La machine pourtant est une ruse qui venge de l’espace et du temps : sur l’espace forclos de la machine, il n’y a que du temps assemblé par strates ou par lignes fuyantes. Il n’y a que du temps passé à le déposer. Pour rendre présent le passé, il suffit de se rendre à l’endroit où la machine le sait, et le fait surgir.
J’ai mes images comme seul calendrier ; et le calendrier ne consigne que le présent (étrangement, sur ma machine, il ne retient que les derniers mois). Mon courrier est une autre de mes mémoires : j’archive les mails en attente de réponse ; efface les trois quarts des envois qui ne sont qu’automatiques ; réponds immédiatement aux urgences. Voilà du temps confondu avec de l’espace, et du passé livré à seul usage du présent.
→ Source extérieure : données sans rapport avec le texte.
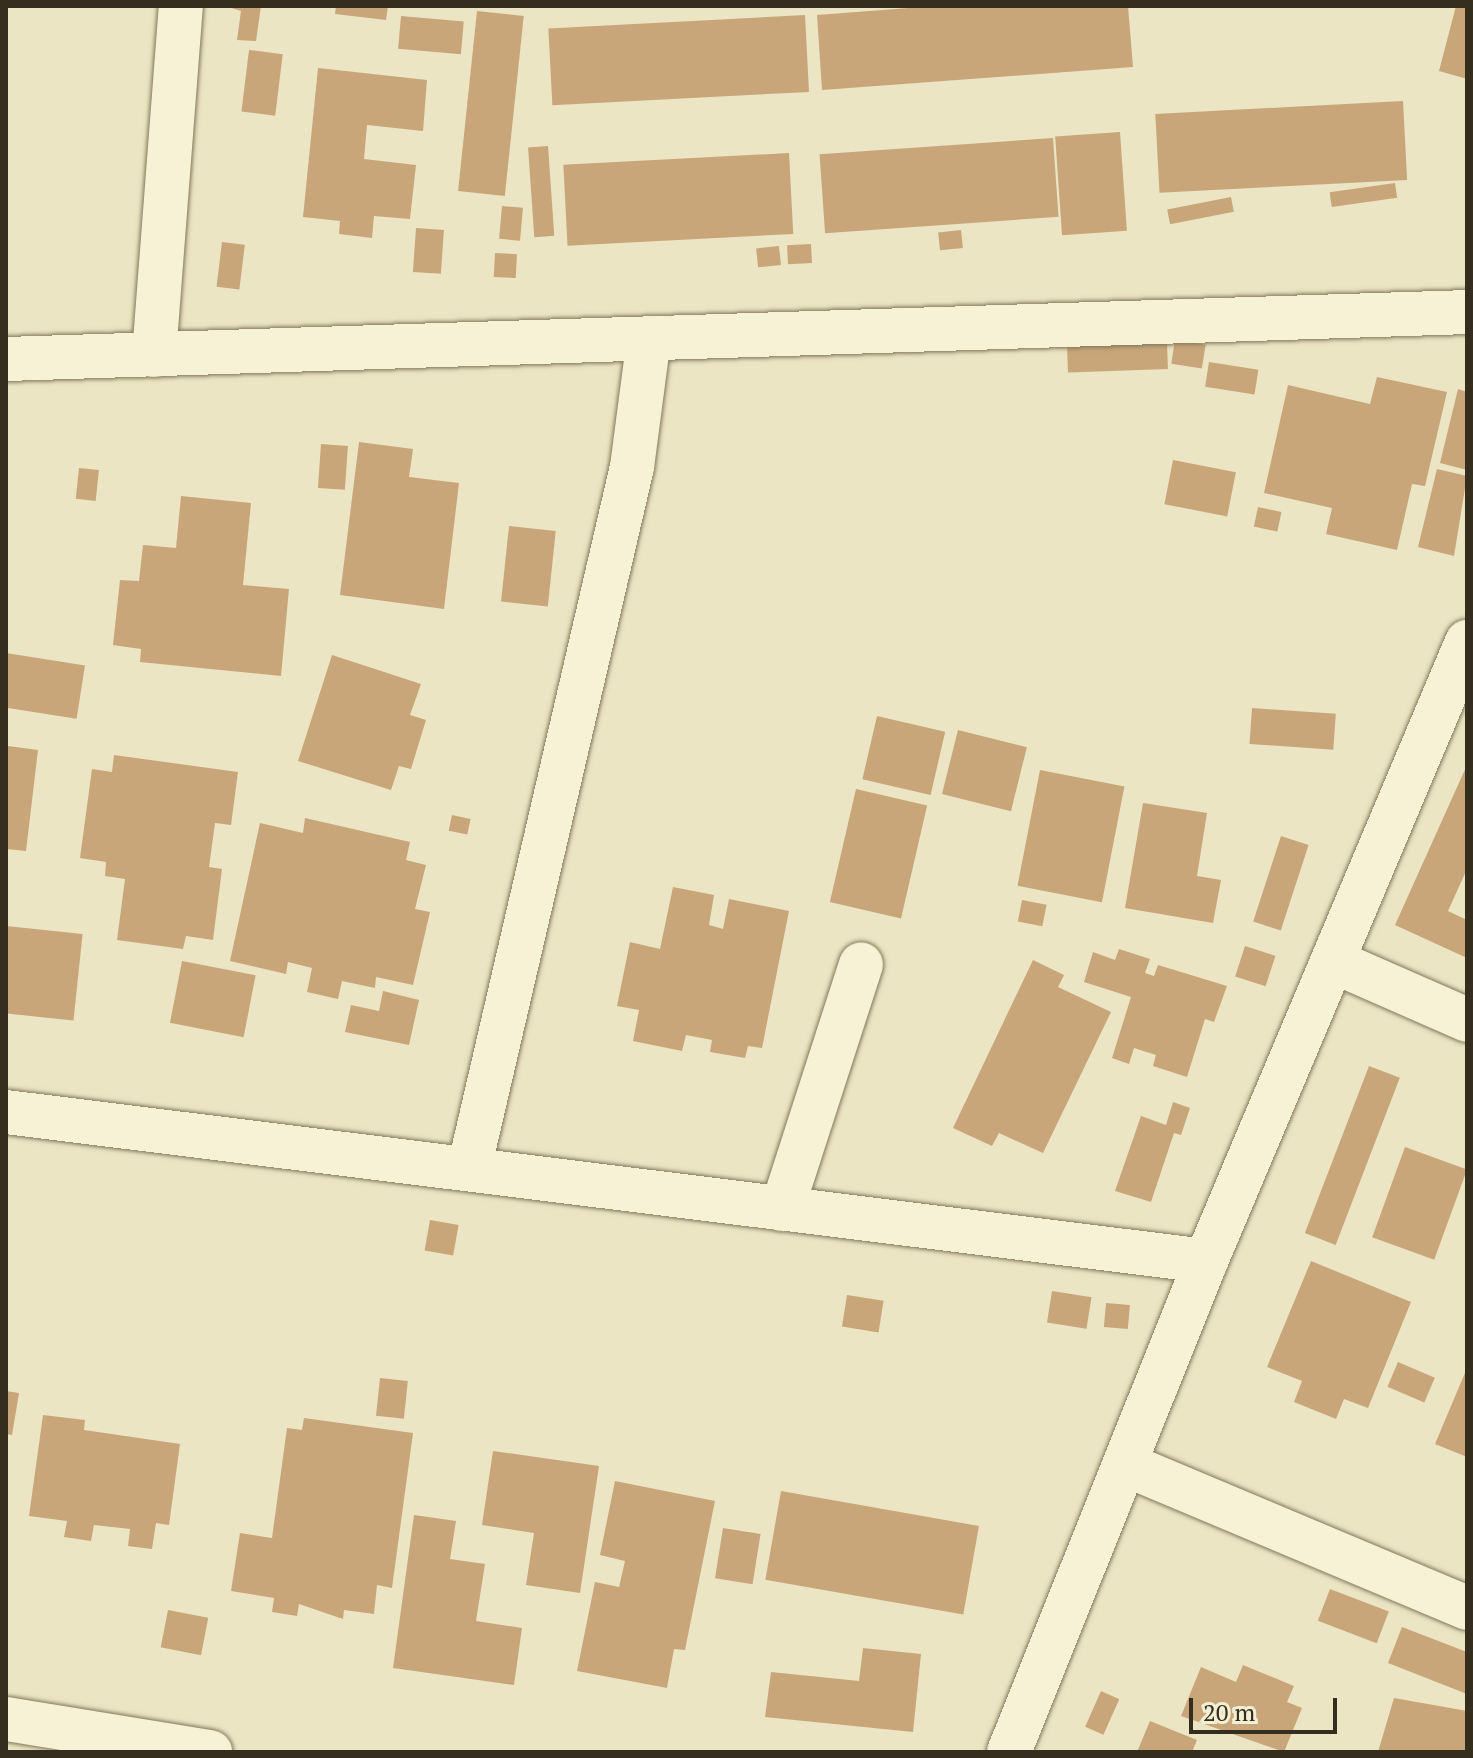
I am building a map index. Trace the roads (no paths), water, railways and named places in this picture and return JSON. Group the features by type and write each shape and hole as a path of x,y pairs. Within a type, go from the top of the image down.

La semaine dernière, le drame. L’indexation de la machine ne fonctionne plus ; je ne sais ce qui l’a produit. Une erreur malheureuse qu’on nomme un bug, mais on se trompe. Le bug, c’est quand tout fonctionne. La machine est un miracle permanent : le dysfonctionnement, son mode normal d’être au monde. Tout tient par des ficelles invisibles que le vent pourrait d’une seconde à l’autre trancher, et qu’il tranche parfois. Ainsi, la semaine dernière : dans la barre recherche des mails, ou de l’ordinateur, rien en venait.
Comment retrouver les mails ? Faire remonter une date, une musique, une image ? La machine possédait toutes les données, mais étaient désormais incapables de me les fournir. Elle n’était devant moi que comme un bras paralysé, et qu’on regarde en espérant qu’il se tende pour saisir le verre d’eau : et la soif grandit. J’en étais là, devant la machine que j’implorais, la redémarrant, jetant sur elle les imprécations d’usage et maudissant le vent, les ficelles et les hasards.
Et puis, je manipulai quelques mises à jour d’usage : tout revint.
On est livré aux miracles ou aux désastres.
On est devant de l’espace qui n’est plus que du temps : et du temps qui paraît du pur présent ou de l’oubli. Pas d’entre deux. Ou seulement nous au milieu, suppliant et maudissant.
J’attends la prochaine erreurs du système pour d’autres expériences métaphysiques.